Items from a data source
┄┄┄┄┄┄┄┄┄┄┄┄┄┄┄┄┄┄┄┄

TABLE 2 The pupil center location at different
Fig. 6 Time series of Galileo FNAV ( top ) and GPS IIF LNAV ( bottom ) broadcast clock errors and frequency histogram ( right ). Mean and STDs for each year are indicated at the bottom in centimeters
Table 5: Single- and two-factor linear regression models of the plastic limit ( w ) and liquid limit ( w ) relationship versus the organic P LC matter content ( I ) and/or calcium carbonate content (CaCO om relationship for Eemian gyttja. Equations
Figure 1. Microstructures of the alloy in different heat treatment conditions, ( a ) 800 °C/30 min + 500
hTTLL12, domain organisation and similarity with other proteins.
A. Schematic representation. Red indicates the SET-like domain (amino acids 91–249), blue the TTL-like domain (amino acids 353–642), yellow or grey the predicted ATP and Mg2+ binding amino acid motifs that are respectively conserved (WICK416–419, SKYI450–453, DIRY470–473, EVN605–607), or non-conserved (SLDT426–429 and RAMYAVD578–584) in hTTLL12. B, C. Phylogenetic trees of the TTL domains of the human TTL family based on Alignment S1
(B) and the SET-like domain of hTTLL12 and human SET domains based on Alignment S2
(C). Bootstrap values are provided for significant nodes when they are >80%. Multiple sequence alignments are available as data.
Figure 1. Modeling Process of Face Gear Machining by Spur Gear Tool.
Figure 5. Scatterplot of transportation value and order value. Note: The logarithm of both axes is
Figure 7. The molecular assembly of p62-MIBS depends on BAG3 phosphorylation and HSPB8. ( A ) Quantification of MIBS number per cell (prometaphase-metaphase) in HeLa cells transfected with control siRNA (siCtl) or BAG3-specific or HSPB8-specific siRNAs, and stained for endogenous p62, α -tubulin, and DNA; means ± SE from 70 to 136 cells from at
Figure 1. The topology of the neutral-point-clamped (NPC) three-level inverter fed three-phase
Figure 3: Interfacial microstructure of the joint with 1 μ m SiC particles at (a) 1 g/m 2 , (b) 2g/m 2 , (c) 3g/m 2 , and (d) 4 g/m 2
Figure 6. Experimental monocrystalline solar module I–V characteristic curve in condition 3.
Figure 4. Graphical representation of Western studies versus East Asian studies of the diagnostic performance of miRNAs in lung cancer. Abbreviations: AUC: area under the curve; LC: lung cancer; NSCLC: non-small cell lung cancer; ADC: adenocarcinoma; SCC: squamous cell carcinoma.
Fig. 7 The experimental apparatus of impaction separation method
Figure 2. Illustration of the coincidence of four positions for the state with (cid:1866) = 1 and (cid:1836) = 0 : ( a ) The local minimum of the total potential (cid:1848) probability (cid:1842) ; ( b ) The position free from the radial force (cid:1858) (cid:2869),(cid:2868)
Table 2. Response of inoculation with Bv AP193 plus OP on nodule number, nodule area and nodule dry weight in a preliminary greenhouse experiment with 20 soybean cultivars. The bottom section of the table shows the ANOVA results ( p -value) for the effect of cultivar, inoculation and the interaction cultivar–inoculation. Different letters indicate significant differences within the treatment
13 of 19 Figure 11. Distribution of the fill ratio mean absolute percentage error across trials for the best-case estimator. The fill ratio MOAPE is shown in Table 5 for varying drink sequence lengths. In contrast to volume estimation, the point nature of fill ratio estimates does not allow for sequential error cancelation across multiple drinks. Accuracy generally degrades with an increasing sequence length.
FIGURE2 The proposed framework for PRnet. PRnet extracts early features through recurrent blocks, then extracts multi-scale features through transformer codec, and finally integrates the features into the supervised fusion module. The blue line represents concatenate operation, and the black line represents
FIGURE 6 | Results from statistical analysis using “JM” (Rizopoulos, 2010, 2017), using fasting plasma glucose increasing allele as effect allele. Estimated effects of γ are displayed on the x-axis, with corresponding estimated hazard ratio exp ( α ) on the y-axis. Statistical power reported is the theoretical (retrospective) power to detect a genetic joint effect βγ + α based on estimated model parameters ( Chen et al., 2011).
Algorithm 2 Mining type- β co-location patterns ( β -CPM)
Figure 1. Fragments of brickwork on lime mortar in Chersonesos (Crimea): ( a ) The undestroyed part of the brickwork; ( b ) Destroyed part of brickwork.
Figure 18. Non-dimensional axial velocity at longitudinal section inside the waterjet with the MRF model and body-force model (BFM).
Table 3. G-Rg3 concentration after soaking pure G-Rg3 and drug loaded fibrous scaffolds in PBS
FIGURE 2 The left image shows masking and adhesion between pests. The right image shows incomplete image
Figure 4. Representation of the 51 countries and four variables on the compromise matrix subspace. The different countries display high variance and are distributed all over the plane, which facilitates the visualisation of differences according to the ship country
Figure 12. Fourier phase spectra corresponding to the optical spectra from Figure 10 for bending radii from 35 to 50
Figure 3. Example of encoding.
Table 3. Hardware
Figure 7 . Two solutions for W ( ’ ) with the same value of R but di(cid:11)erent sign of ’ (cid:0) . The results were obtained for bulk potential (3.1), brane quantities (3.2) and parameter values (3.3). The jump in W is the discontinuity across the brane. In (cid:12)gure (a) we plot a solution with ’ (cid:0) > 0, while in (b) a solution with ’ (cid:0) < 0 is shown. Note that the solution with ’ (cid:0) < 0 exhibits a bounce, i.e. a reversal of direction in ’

┄┄┄┄┄┄┄┄┄┄┄┄┄┄┄┄┄┄┄┄

Every line above that holds the word "corresponding" needs to be copied.

FIGURE 6 | Results from statistical analysis using “JM” (Rizopoulos, 2010, 2017), using fasting plasma glucose increasing allele as effect allele. Estimated effects of γ are displayed on the x-axis, with corresponding estimated hazard ratio exp ( α ) on the y-axis. Statistical power reported is the theoretical (retrospective) power to detect a genetic joint effect βγ + α based on estimated model parameters ( Chen et al., 2011).
Figure 12. Fourier phase spectra corresponding to the optical spectra from Figure 10 for bending radii from 35 to 50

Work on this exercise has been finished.